◆ To do ◆
Write the data out again exactly, with no pictures.

◆ Source data ◆
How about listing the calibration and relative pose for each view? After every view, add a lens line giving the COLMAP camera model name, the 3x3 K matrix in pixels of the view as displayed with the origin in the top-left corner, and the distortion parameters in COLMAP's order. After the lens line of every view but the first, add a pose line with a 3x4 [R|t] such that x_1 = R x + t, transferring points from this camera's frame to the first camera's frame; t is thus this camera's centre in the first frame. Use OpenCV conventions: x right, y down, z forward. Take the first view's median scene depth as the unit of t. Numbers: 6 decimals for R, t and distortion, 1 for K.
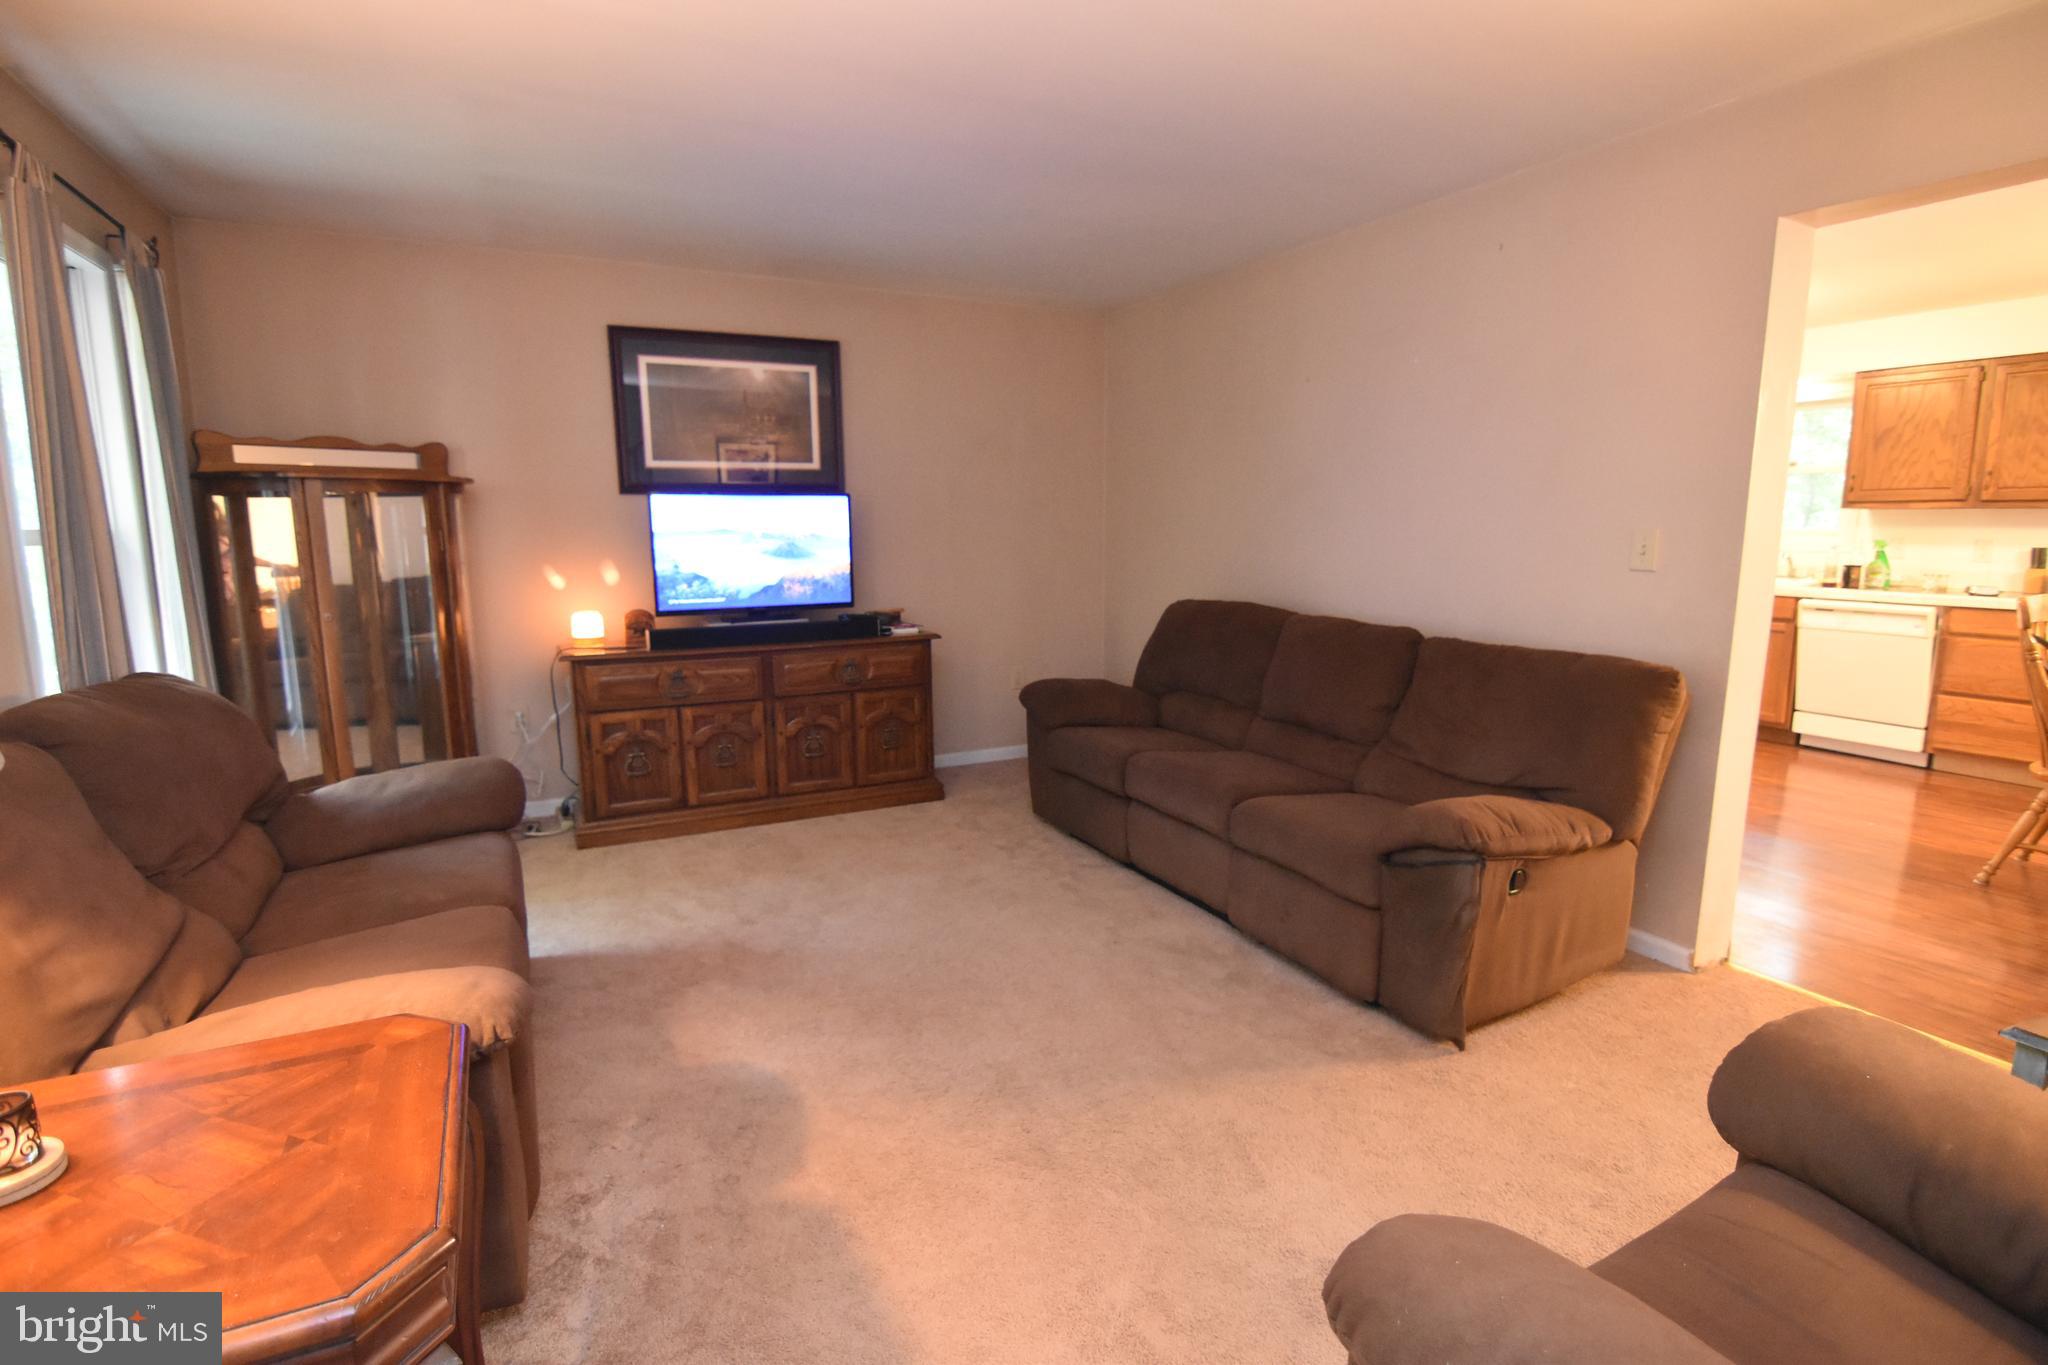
lens RADIAL K [[991.0, 0, 1034.6], [0, 991.0, 676.9], [0, 0, 1]] dist [-0.006998, -0.009189]
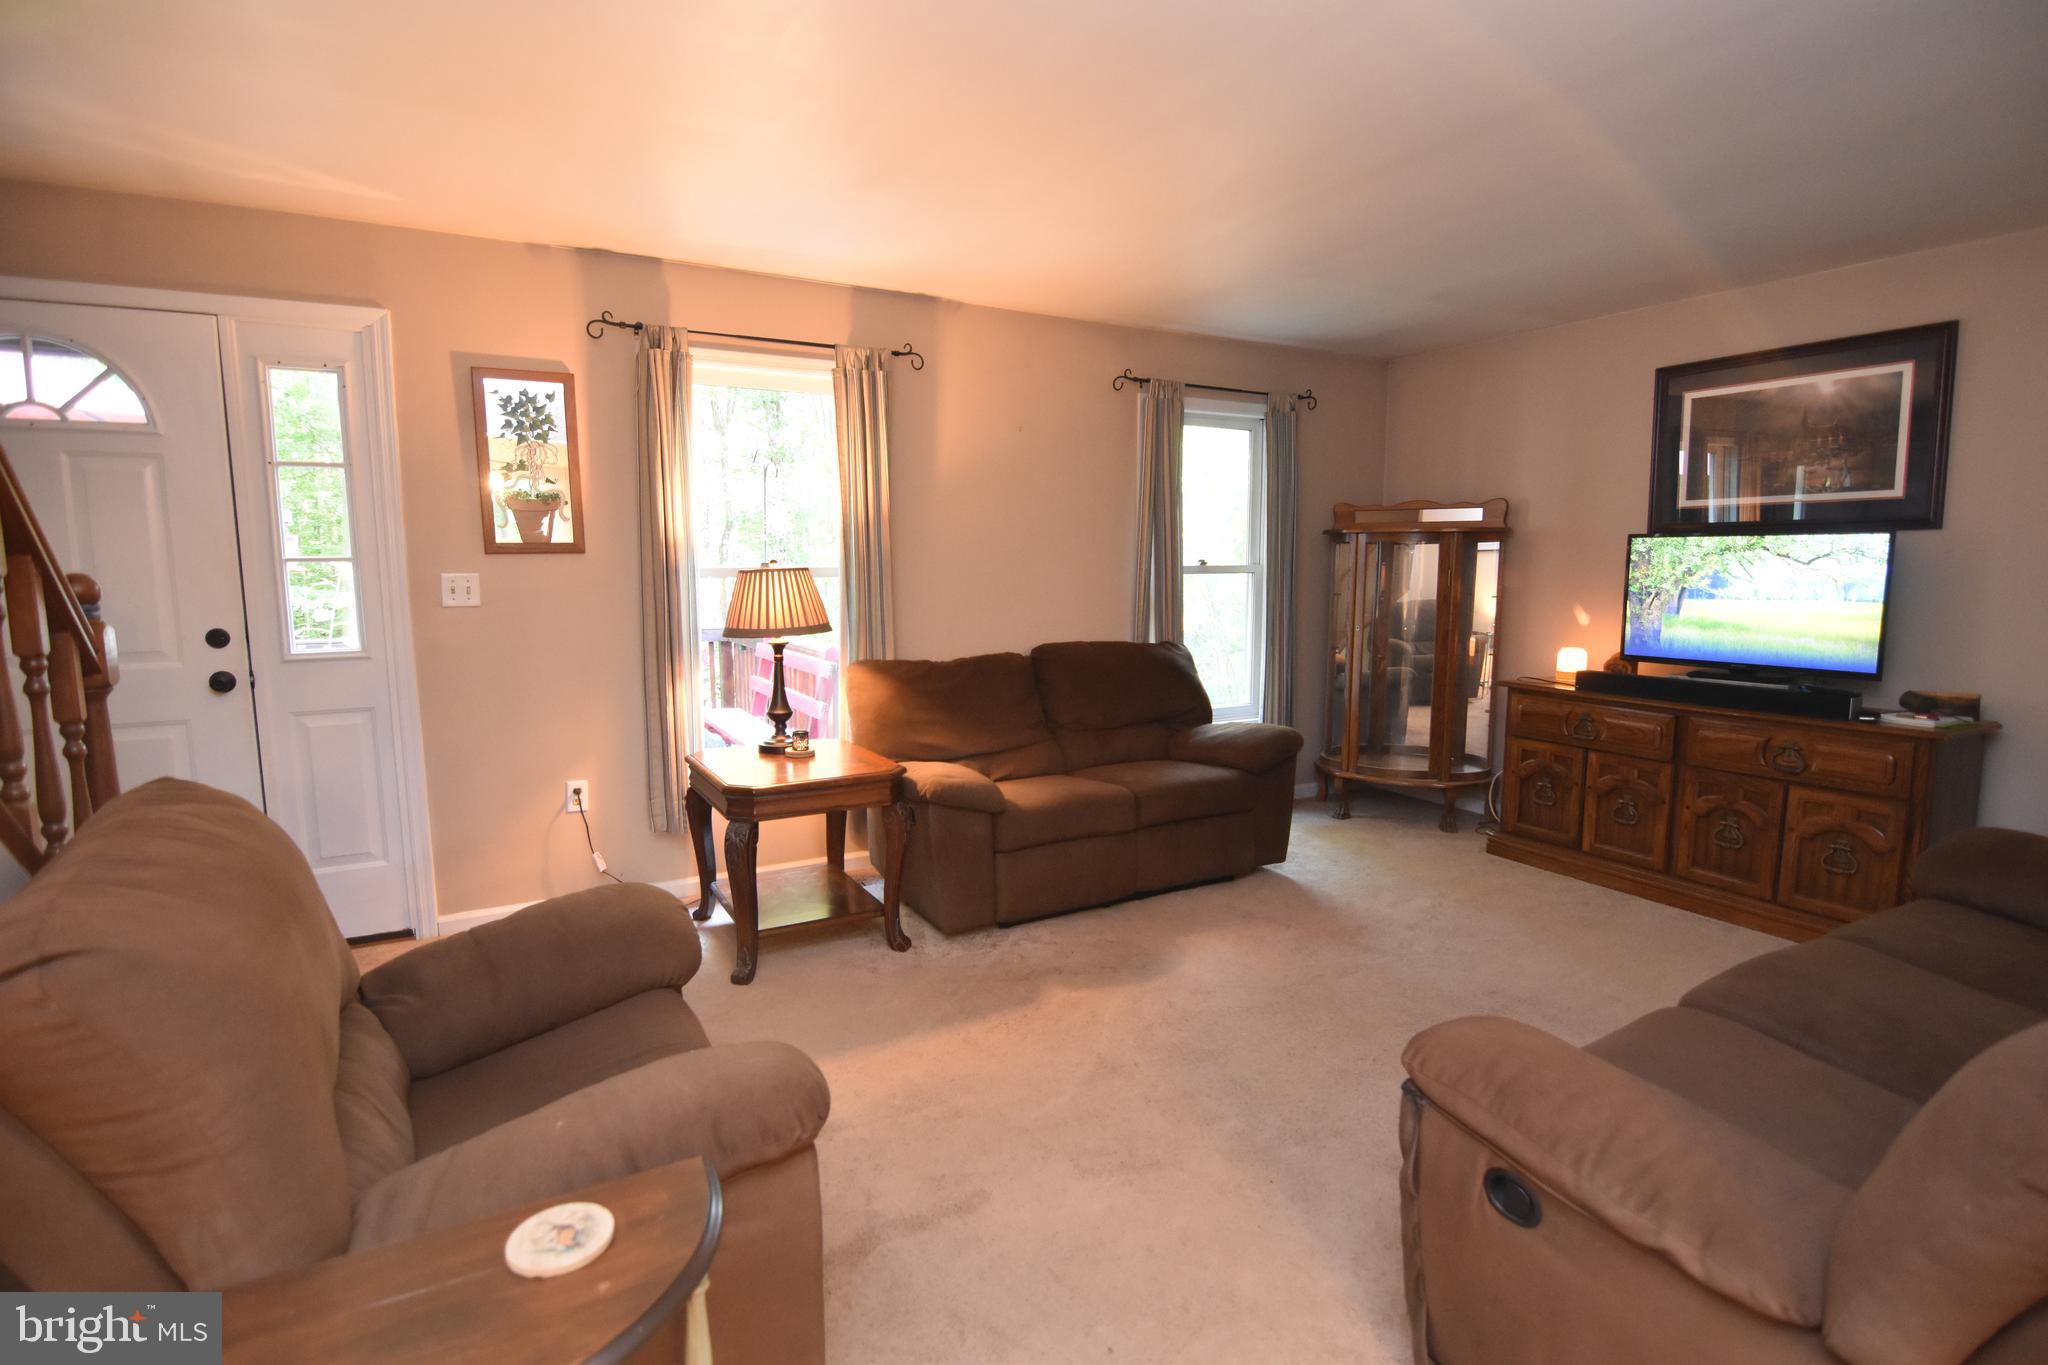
lens RADIAL K [[991.0, 0, 1034.2], [0, 991.0, 683.0], [0, 0, 1]] dist [-0.006998, -0.009189]
pose [[0.038793, 0.128097, -0.991003, 0.566257], [-0.155450, 0.980449, 0.120647, -0.065318], [0.987082, 0.149371, 0.057947, 0.362979]]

◆ Solution below ◆
How about listing the calibration and relative pose for each view? After every view, add a lens line giving the COLMAP camera model name, the 3x3 K matrix in pixels of the view as displayed with the origin in the top-left corner, and the distortion parameters in COLMAP's order. After the lens line of every view but the first, add a pose line with a 3x4 [R|t] such that x_1 = R x + t, transferring points from this camera's frame to the first camera's frame; t is thus this camera's centre in the first frame. Use OpenCV conventions: x right, y down, z forward. Take the first view's median scene depth as the unit of t. Numbers: 6 decimals for R, t and distortion, 1 for K.
lens RADIAL K [[991.0, 0, 1034.6], [0, 991.0, 676.9], [0, 0, 1]] dist [-0.006998, -0.009189]
lens RADIAL K [[991.0, 0, 1034.2], [0, 991.0, 683.0], [0, 0, 1]] dist [-0.006998, -0.009189]
pose [[0.038793, 0.128097, -0.991003, 0.566257], [-0.155450, 0.980449, 0.120647, -0.065318], [0.987082, 0.149371, 0.057947, 0.362979]]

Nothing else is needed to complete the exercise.